Zum Tod von Fotografin Ursula Arnold: Der Ost-Berliner Bürgersteig
Berlin - Eigentümliche Schwermut durchzieht diese Bilder aus dem Arbeiter-und-Bauern-Staat. Als habe sich eine bleierne Zeit niedergesetzt auf der Stadt, den Pflastersteinen, dem Asphalt. Aber da sind die Leute, alte, junge, die hier ihren Alltag leben, wartend auf Veränderung. Ursula Arnold war die Fotografin der Ost-Berliner, ja der ostdeutschen Bürgersteige schlechthin. Und, das muss man hinzufügen, die der S- und U-Bahnhöfe, der Straßenbahnen, Hinterhöfe, Brücken und der ewigen Baustellen.
Am Donnerstag kam die Nachricht vom Tod der Berliner Fotografin. Ursula Arnold ist bereits am 24. Mai im Alter von 83 Jahren einsam in ihrer Treptower Wohnung gestorben. In der Fotosammlung der Berlinischen Galerie und in der NBK-Artothek bleiben uns ihre wichtigsten Bilder: Motive, die bis in die 80er-Jahre fast nie in die Öffentlichkeit fanden. Kulturpolitik und Redaktionen verlangten Ideales, Optimistisches, nicht die graue, oft trostlose, müde Nachkriegswirklichkeit. Für Arnold bedeutete das bittere Resignation.
Sie schloss in den Siebzigern die Leica weg, arbeitete als Kamerafrau beim Fernsehen. Erst in den Achtzigern fotografierte sie wieder in der Stadt. Kontrastscharfe Motive zeigen junge Gesichter. Aber es dauerte bis Mitte der Neunziger, dass Arnold richtig entdeckt und 2003 sogar mit dem Hannah-Höch-Preis und Ausstellungen gewürdigt wurde. Da sahen wir endlich jenes einzigartige Foto von 1956, das in einer Ausstellung hing und dem kollektiven Gedächtnis des Ostens eingeschrieben werden sollte: Eine alte Zeitungsverkäuferin in einer Straßenunterführung, schwarz gekleidet, mit krummem Rücken.
Sie schleppt einen Zeitungsstoß, darunter das Ost-Satire-Blatt „Eulenspiegel“. Trostlos sei das Motiv, eiferte damals die sozialistische Kritik, wo blieben da die Helden des Wiederaufbaus, die optimistischen Gesichter?
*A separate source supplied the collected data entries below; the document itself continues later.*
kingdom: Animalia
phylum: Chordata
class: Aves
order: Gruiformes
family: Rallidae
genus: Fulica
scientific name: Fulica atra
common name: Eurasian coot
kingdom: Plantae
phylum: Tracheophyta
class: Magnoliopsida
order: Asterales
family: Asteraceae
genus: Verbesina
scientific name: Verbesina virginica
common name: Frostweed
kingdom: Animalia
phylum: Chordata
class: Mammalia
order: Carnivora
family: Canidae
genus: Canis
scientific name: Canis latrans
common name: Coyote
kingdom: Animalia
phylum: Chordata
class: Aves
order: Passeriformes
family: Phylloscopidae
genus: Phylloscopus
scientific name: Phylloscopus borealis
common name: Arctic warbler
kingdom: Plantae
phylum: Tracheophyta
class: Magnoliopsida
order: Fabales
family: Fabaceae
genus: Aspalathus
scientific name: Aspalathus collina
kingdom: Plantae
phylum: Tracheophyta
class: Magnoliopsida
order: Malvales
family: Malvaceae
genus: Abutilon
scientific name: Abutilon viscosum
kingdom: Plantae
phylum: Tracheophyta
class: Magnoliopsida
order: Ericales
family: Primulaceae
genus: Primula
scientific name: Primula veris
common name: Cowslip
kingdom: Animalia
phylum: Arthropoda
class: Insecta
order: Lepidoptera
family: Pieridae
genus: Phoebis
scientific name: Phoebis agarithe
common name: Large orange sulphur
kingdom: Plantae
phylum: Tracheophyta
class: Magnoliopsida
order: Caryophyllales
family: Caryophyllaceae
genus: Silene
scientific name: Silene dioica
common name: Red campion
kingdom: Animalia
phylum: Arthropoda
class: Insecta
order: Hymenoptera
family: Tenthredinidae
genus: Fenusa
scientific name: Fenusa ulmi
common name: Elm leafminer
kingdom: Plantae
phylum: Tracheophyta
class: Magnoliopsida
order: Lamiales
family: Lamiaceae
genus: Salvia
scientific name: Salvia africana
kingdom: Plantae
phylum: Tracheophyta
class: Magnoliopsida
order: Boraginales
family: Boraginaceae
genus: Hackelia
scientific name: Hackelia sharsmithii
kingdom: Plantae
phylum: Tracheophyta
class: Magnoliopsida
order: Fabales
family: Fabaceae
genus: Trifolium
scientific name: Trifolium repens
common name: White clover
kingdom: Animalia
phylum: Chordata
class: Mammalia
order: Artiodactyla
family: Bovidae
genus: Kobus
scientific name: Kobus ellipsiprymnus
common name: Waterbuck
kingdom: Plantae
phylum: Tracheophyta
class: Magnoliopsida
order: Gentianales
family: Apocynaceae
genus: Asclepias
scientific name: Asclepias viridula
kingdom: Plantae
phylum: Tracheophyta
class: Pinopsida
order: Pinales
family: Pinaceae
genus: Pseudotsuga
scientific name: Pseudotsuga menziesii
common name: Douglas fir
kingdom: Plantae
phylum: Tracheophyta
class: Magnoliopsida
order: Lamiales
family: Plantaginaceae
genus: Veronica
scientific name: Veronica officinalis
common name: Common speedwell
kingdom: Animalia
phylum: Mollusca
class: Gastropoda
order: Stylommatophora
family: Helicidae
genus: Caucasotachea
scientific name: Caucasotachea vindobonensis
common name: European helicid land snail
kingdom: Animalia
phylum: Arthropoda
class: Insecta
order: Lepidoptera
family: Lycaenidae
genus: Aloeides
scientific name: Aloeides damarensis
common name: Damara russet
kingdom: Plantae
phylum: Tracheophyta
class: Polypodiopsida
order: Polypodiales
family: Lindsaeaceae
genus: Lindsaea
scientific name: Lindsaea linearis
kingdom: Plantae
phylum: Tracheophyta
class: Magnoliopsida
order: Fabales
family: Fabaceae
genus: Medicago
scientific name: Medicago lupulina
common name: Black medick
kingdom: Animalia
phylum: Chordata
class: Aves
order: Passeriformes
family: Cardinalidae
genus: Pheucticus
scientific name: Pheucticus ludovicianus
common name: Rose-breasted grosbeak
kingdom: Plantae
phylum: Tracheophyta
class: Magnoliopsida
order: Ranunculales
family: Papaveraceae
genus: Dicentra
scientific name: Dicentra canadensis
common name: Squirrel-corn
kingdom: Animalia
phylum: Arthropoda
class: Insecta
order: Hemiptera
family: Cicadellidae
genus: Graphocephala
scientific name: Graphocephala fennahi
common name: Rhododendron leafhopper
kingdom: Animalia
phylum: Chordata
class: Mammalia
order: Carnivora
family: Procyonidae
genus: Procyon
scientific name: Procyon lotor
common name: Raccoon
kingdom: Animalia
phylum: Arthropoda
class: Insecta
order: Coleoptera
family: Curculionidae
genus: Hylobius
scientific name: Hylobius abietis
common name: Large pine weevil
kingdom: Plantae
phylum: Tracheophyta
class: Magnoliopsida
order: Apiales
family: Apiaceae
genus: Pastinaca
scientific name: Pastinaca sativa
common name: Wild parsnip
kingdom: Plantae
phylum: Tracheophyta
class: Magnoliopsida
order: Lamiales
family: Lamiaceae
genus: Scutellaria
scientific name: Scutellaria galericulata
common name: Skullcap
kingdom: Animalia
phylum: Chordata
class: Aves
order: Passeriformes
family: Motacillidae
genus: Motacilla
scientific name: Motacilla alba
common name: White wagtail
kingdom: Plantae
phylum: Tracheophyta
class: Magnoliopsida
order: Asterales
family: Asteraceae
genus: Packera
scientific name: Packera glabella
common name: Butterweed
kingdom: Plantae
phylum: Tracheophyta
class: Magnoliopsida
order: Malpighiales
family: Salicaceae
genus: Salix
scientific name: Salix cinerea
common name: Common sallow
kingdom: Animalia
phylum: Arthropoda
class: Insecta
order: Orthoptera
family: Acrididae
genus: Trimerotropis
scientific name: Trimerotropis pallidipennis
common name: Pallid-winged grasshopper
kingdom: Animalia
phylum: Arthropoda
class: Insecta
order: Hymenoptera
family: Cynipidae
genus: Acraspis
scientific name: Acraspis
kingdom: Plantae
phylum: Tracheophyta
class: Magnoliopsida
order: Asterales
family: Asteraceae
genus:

Hier erzählt die Fotografin nicht bloß die Geschichte jener Alten, die zwei Kriege überstanden hatten und sich ihren Lebensunterhalt, oft noch mitten in Trümmern, auf der Straße verdienen mussten. Die Aufnahme sagt auch viel aus über die junge Fotografin, die sich damals nicht traute, der Alten ins Gesicht zu schauen.
Arnolds Bilder konnten keinen Blumentopf gewinnen, sie passten mit ihrer Wahrhaftigkeit und Traurigkeit nicht in die Ideologie. Aber Arnold, die aus Gera zum Studium an die Hochschule für Grafik und Buchkunst Leipzig gegangen war und nach Ost-Berlin pendelte, wollte nur so fotografieren: unpathetisch, still beobachtend, wahrhaftig. Ihre fotografischen Alltagsfetzen bleiben uns als spröde künstlerische Zeitzeugen. Das Berlin von damals nämlich ist ja fast vergessen unter neuen strahlenden Fassaden.